Empêtrée dans ce livre qui plombait tout espoir, à force de bombes, d'attentats terroristes au Liban et en France, répliques insupportables d'un conflit déporté, j'ai failli laisser tomber. C'est là qu'est arrivé ce passage : « Mon père, lui, je ne comprends pas ce qu'il fait durant ces années. Il reste vague. La vie de mes parents, c'est comme la guerre du Liban. Plus je m'y plonge, moins j'y comprends quelque chose. J'arrive à situer les protagonistes, quelques moments marquants me restent, puis, ensuite je perds. Trop de dates, d'événements, de trous, de silences, de contradictions. Je me demande si cela m'intéresse vraiment d'y comprendre quelque chose. Finalement, à quoi bon ? » Ah, ce soulagement à savoir qu'on était deux à être paumés !

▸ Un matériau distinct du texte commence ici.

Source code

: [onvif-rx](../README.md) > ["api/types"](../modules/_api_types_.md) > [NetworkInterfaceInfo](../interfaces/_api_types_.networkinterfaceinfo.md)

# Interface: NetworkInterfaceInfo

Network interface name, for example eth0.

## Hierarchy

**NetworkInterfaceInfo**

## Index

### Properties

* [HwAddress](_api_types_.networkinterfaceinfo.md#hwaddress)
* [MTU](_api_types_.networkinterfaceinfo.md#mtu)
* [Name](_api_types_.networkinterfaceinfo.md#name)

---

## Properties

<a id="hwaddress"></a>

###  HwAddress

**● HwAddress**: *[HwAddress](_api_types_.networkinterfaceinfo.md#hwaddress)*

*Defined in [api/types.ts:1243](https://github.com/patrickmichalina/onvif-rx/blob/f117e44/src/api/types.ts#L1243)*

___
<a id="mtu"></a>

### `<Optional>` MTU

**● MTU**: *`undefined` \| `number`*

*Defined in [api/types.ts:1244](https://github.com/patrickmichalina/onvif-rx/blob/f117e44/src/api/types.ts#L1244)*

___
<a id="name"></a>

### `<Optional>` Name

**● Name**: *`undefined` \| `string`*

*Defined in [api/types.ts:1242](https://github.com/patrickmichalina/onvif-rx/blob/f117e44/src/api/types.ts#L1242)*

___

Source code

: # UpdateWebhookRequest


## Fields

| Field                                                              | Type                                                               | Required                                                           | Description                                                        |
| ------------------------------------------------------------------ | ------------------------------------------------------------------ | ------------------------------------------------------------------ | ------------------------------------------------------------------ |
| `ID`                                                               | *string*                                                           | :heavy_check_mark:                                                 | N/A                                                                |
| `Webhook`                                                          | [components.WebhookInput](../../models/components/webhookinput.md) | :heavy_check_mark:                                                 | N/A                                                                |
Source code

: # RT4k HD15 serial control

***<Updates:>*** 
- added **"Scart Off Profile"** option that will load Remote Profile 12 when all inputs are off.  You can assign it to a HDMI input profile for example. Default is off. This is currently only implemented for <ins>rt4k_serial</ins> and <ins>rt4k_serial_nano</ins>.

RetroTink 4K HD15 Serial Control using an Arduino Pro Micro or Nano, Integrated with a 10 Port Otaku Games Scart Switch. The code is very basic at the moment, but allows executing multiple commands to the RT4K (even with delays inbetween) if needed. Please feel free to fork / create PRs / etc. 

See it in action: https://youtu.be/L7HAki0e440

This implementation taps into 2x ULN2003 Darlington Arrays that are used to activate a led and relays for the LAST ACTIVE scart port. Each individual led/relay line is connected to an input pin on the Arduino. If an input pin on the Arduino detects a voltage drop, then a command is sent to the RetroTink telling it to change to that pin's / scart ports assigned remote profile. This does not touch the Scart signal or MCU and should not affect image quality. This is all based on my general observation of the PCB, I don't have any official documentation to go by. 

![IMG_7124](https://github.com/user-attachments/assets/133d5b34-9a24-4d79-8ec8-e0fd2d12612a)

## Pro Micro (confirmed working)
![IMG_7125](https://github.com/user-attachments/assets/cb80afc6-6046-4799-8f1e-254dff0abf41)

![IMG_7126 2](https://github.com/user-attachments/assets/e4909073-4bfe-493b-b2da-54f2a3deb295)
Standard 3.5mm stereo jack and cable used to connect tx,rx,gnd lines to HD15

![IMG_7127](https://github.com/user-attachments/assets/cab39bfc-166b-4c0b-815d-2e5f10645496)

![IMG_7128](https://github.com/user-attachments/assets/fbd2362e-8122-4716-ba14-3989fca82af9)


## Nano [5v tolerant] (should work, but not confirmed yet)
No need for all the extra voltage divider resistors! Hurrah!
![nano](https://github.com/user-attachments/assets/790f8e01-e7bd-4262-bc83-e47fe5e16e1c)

Ceci posé, une fois que l'on admet tout ce qu'on ne trouvera pas dans ce livre, on peut être sensible à tout ce qui s'y trouve. L'hommage plein d'amour d'un homme pour ses parents, la manière dont ils traversent cette existence qu'ils n'ont pas choisi. « A côté de ces hommes qui donnent constamment leur avis sur Facebook ou dans des blogs, le silence de mon père est immense. Il n'est sur aucun des réseaux sociaux. Il n'a même pas de smartphone. Mon père n'est d'aucun milieu, d'aucun monde. Mon père est un homme seul, dans ce que la solitude a de plus grand. Je l'admire mon père. Un jour, je deviendrai muet comme lui. » le constat à peine amer que, pour beaucoup de Français, Libanais, Irakiens, Iraniens, c'est du pareil au même, des bougnouls. L'apaisement peut-être de comprendre que le Liban qu'aime
Sabyl Ghoussoub, c'est celui qui vit, à Paris, dans l'immeuble de son enfance. Que le Liban, ce sont ses parents.